BFI, Match Factory and CNC among those consulted; Italian MEP Barbara Matera [pictured] has also sent a report on proposed Creative Europe programme to Committee on Culture and Education

The UK’s British Film Institute, sales agents The Match Factory and Celluloid Dreams, and the funding bodies CNC, FFA and Eurimages are among leading European players consulted for a “critical assessment” of the planned MEDIA strand within the European Commission’s Creative Europe programme.

The paper, which was commissioned by the European Parliament’s (EP) Policy Department from Brussels-based KEA European Affairs at the request of the EP Committee on Culture and Education, gives an overview of the proposed strand, compares it to measures provided by previous generations of the MEDIA programmes, and offers policy recommendations “to improve the proposed text and ensure effective support”.

The paper’s authors observe that “the MEDIA Strand is very positive in that it focuses even more closely on digital technologies. However, it does not explicitly mention support to new story-telling formats and projects to facilitate licensing initiatives for online rights. In this respect, it still appears to be quite focused on film and the traditional distribution of films and is not clear enough with regard to its overall scope.”

“In addition, while the programme prioritises audience development, it neither recognises the need to grow specific audiences, such as children or older people, nor does it mention the need to enhance media literacy. It also does not envisage providing support to audiovisual heritage.”

“The Creative Europe MEDIA Strand is to be seen as an ambitious and well-thought programme, conceived to respond to the major challenges of the audiovisual sector today,” they continue. “However, several points could be emphasised and made more explicit, in order to ensure the most effective and efficient support for the sector.”

In a set of recommendations structured around several major policy objectives, the study suggests that the cultural and creative sectors could greatly benefit from better coordination with other European support schemes such as the European Social Fund, the European Regional Development Fund and, in particular, the Competitiveness and Innovation Framework Programme (CIP) of DG Enterprise.

In addition, the authors argue that support in the audiovisual sector here should focus more explicitly on the use of digital technologies for the development of new content formats and for the distribution and dissemination of all types of audiovisual content on new digital platforms.

Other recommendations include support for the subtitling of European films as well as for the digitisation of audiovisual heritage in European audiovisual archives, and ensuring the branding of European audiovisual products by, for example, retaining the MEDIA logo.

Meanwhile, Italian MEP Barbara Matera, as rapporteur of the EP Committee on Budgets, has sent a report on the proposed Creative Europe programme to her colleagues in the Committee on Culture and Education.

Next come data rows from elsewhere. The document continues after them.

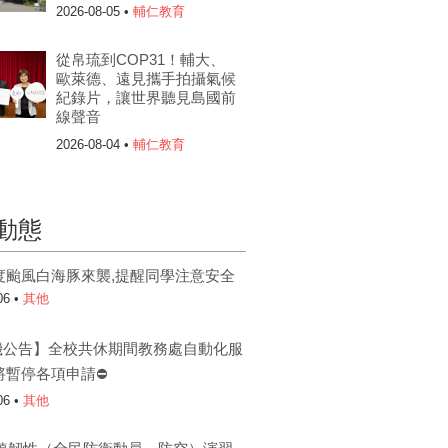
2026-08-05 •
輔仁教育
從帛琉到COP31！輔大、
歐萊德、遠見攜手拍攝氣候
紀錄片，讓世界聽見島國前
線聲音
2026-08-04 •
輔仁教育
動態
度颱風白海豚來襲,提醒同學注意安全
06 •
其他
機公告】全校共休期間教務處自動化服
將暫停各項申請⛔
06 •
其他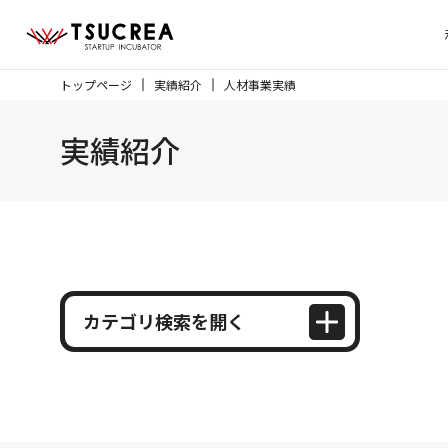
トップページ
実績紹介
人材事業実績
実績紹介
カテゴリ検索を開く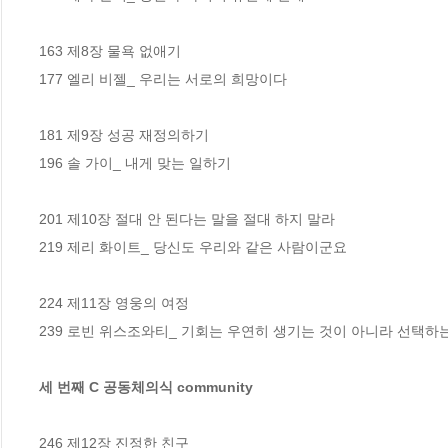
163 제8장 물욕 없애기 

177 엘리 비젤_ 우리는 서로의 희망이다 

181 제9장 성공 재정의하기 

196 솔 가이_ 내게 맞는 일하기 

201 제10장 절대 안 된다는 말을 절대 하지 말라 

219 제리 화이트_ 당신도 우리와 같은 사람이군요 

224 제11장 영웅의 여정 

239 로빈 위스조와티_ 기회는 우연히 생기는 것이 아니라 선택하는
세 번째 C 공동체의식 community 
246 제12장 진정한 친구 
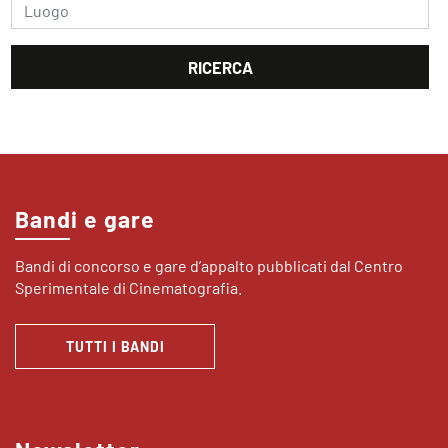
Bandi e gare
Bandi di concorso e gare d’appalto pubblicati dal Centro
Sperimentale di Cinematografia.
TUTTI I BANDI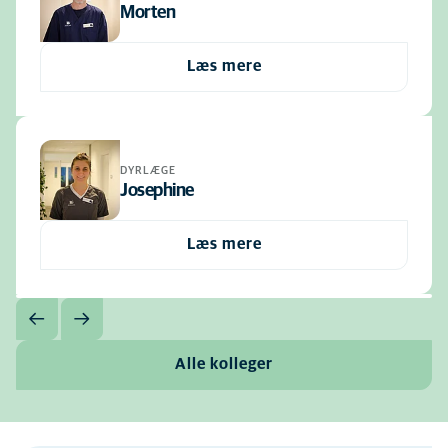
Morten
Læs mere
DYRLÆGE
Josephine
Læs mere
Alle kolleger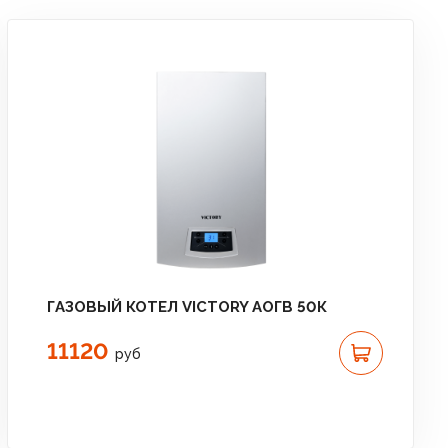
ГАЗОВЫЙ КОТЕЛ VICTORY АОГВ 50К
11120
руб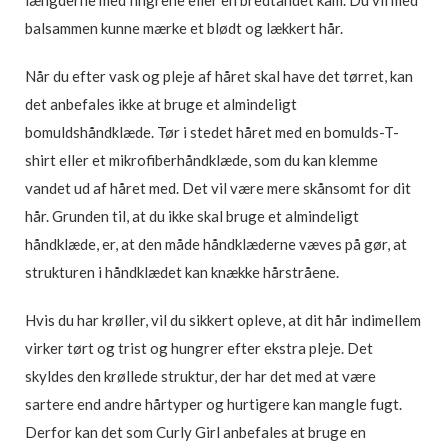
balsammen kunne mærke et blødt og lækkert hår.
Når du efter vask og pleje af håret skal have det tørret, kan
det anbefales ikke at bruge et almindeligt
bomuldshåndklæde. Tør i stedet håret med en bomulds-T-
shirt eller et mikrofiberhåndklæde, som du kan klemme
vandet ud af håret med. Det vil være mere skånsomt for dit
hår. Grunden til, at du ikke skal bruge et almindeligt
håndklæde, er, at den måde håndklæderne væves på gør, at
strukturen i håndklædet kan knække hårstråene.
Hvis du har krøller, vil du sikkert opleve, at dit hår indimellem
virker tørt og trist og hungrer efter ekstra pleje. Det
skyldes den krøllede struktur, der har det med at være
sartere end andre hårtyper og hurtigere kan mangle fugt.
Derfor kan det som Curly Girl anbefales at bruge en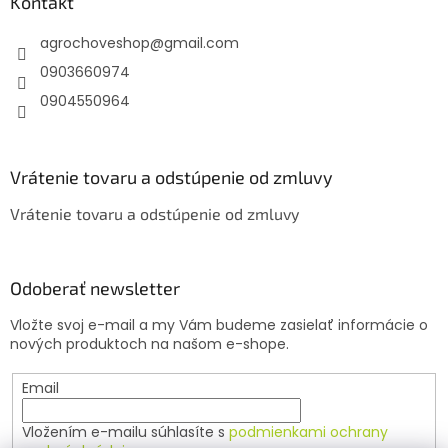
ä
Kontakt
t
agrochoveshop
@
gmail.com
i
e
0903660974
0904550964
Vrátenie tovaru a odstúpenie od zmluvy
Vrátenie tovaru a odstúpenie od zmluvy
Odoberať newsletter
Vložte svoj e-mail a my Vám budeme zasielať informácie o
nových produktoch na našom e-shope.
Email
Vložením e-mailu súhlasíte s
podmienkami ochrany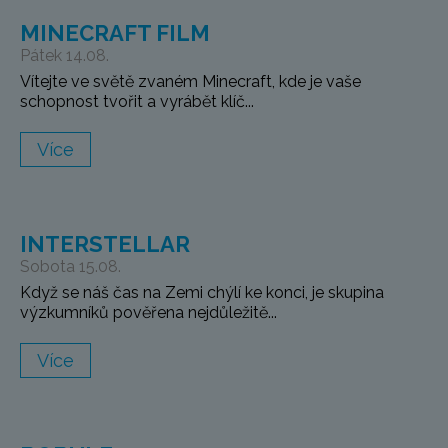
MINECRAFT FILM
Pátek 14.08.
Vítejte ve světě zvaném Minecraft, kde je vaše
schopnost tvořit a vyrábět klíč...
Více
INTERSTELLAR
Sobota 15.08.
Když se náš čas na Zemi chýlí ke konci, je skupina
výzkumníků pověřena nejdůležitě...
Více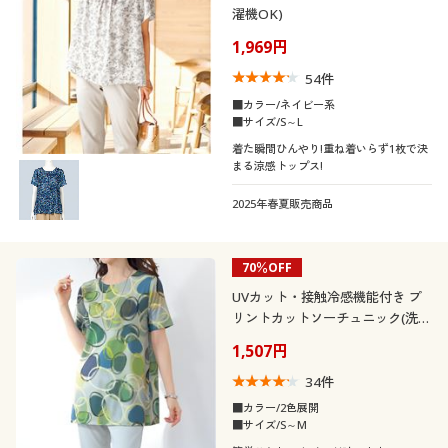
濯機OK)
1,969円
54
件
■カラー/ネイビー系
■サイズ/S～L
着た瞬間ひんやり!重ね着いらず1枚で決
まる涼感トップス!
2025年春夏販売商品
70％OFF
UVカット・接触冷感機能付き プ
リントカットソーチュニック(洗濯
機OK)
1,507円
34
件
■カラー/2色展開
■サイズ/S～M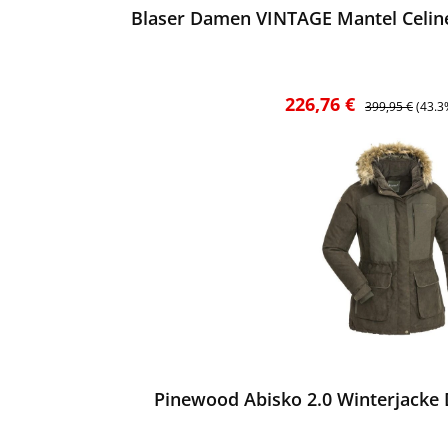
Blaser Damen VINTAGE Mantel Celin
Verkaufspreis:
Regulärer Preis
226,76 €
399,95 €
(43.3
ewerten
Pinewood Abisko 2.0 Winterjacke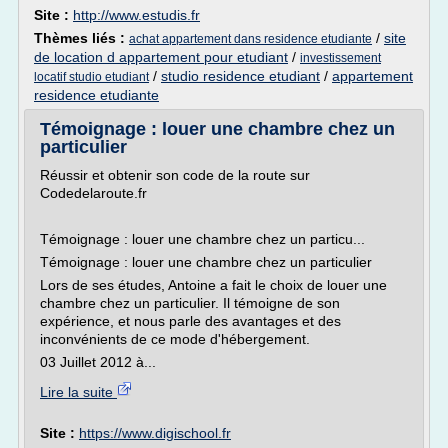
Site :
http://www.estudis.fr
Thèmes liés :
/
site
achat appartement dans residence etudiante
de location d appartement pour etudiant
/
investissement
/
studio residence etudiant
/
appartement
locatif studio etudiant
residence etudiante
Témoignage : louer une chambre chez un
particulier
Réussir et obtenir son code de la route sur
Codedelaroute.fr
Témoignage : louer une chambre chez un particu...
Témoignage : louer une chambre chez un particulier
Lors de ses études, Antoine a fait le choix de louer une
chambre chez un particulier. Il témoigne de son
expérience, et nous parle des avantages et des
inconvénients de ce mode d'hébergement.
03 Juillet 2012 à...
Lire la suite
Site :
https://www.digischool.fr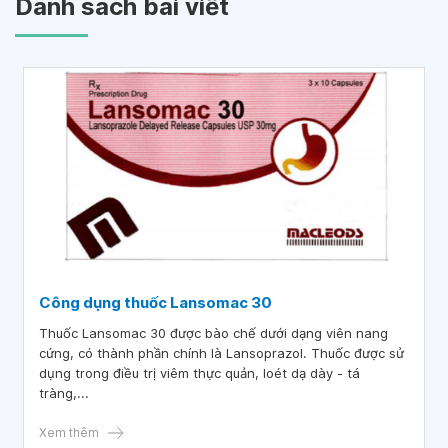
Danh sách bài viết
Công dụng thuốc Lansomac 30
Thuốc Lansomac 30 được bào chế dưới dạng viên nang
cứng, có thành phần chính là Lansoprazol. Thuốc được sử
dụng trong điều trị viêm thực quản, loét dạ dày - tá
tràng,...
Xem thêm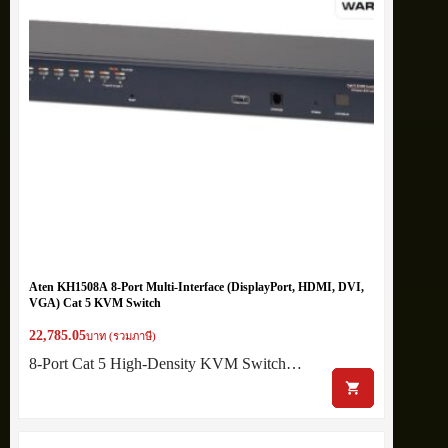
Aten KH1508A 8-Port Multi-Interface (DisplayPort, HDMI, DVI,
VGA) Cat 5 KVM Switch
22,785.05
บาท (รวมภาษี)
8-Port Cat 5 High-Density KVM Switch…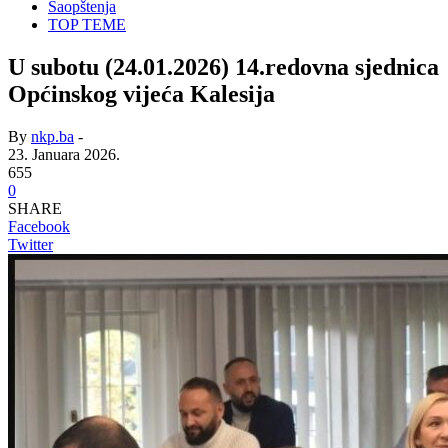
Saopštenja
TOP TEME
U subotu (24.01.2026) 14.redovna sjednica
Općinskog vijeća Kalesija
By
nkp.ba
-
23. Januara 2026.
655
0
SHARE
Facebook
Twitter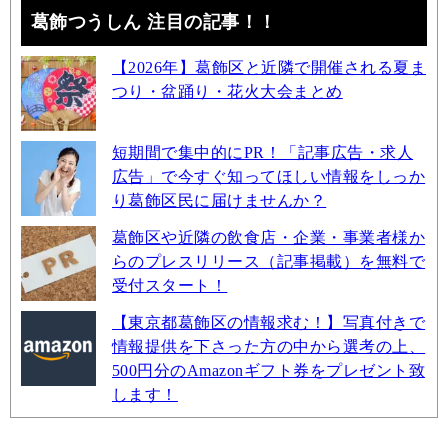
葛飾つうしん 注目の記事！！
【2026年】葛飾区と近隣で開催される夏ま
つり・盆踊り・花火大会まとめ
短期間で集中的にPR！「記事広告・求人
広告」で今すぐ知ってほしい情報をしっか
り葛飾区民に届けませんか？
葛飾区や近隣の飲食店・企業・事業者様か
らのプレスリリース（記事掲載）を無料で
受付スタート！
【東京都葛飾区の情報求む！】写真付きで
情報提供を下さった方の中から選考の上、
500円分のAmazonギフト券をプレゼント致
します！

While welcoming the proposed budgetary increase for the programme, she emphasises “that the planned percentage distribution of funds ought to be included in the legislative text, not only in the annexed legislative financial statement. Likewise, the detailed description of the setup and implementation of the new Cultural and Creative Sectors (Financial) Facility ought to be covered by the legislative text.”

She argues, moreover, “that the international aspects of cultural and creative sectors are not sufficiently spelled out, and significant portions of the Media Mundus programme are, therefore, lost in the Commission proposal.” Consequently, Matera “intends to reintroduce the key elements of global cooperation in the legislative proposal.”

Her 19 amendments to the Commission’s original text thus include seven recommendations for new paragraphs in Article 7 to provide an indepth description of the financial facility, which had been absent so far.

In a qualifying statement, though, Matera points out “that the financial envelope specified in the legislative proposal [€1.8bn, compared to €1.17bn in the current MFF for Culture, MEDIA and MEDIA Mundus] constitutes only an indication to the legislative authority and can not be fixed until agreement is reached on the proposal for a regulation on the multiannual financial framework for the years 2014-2020.”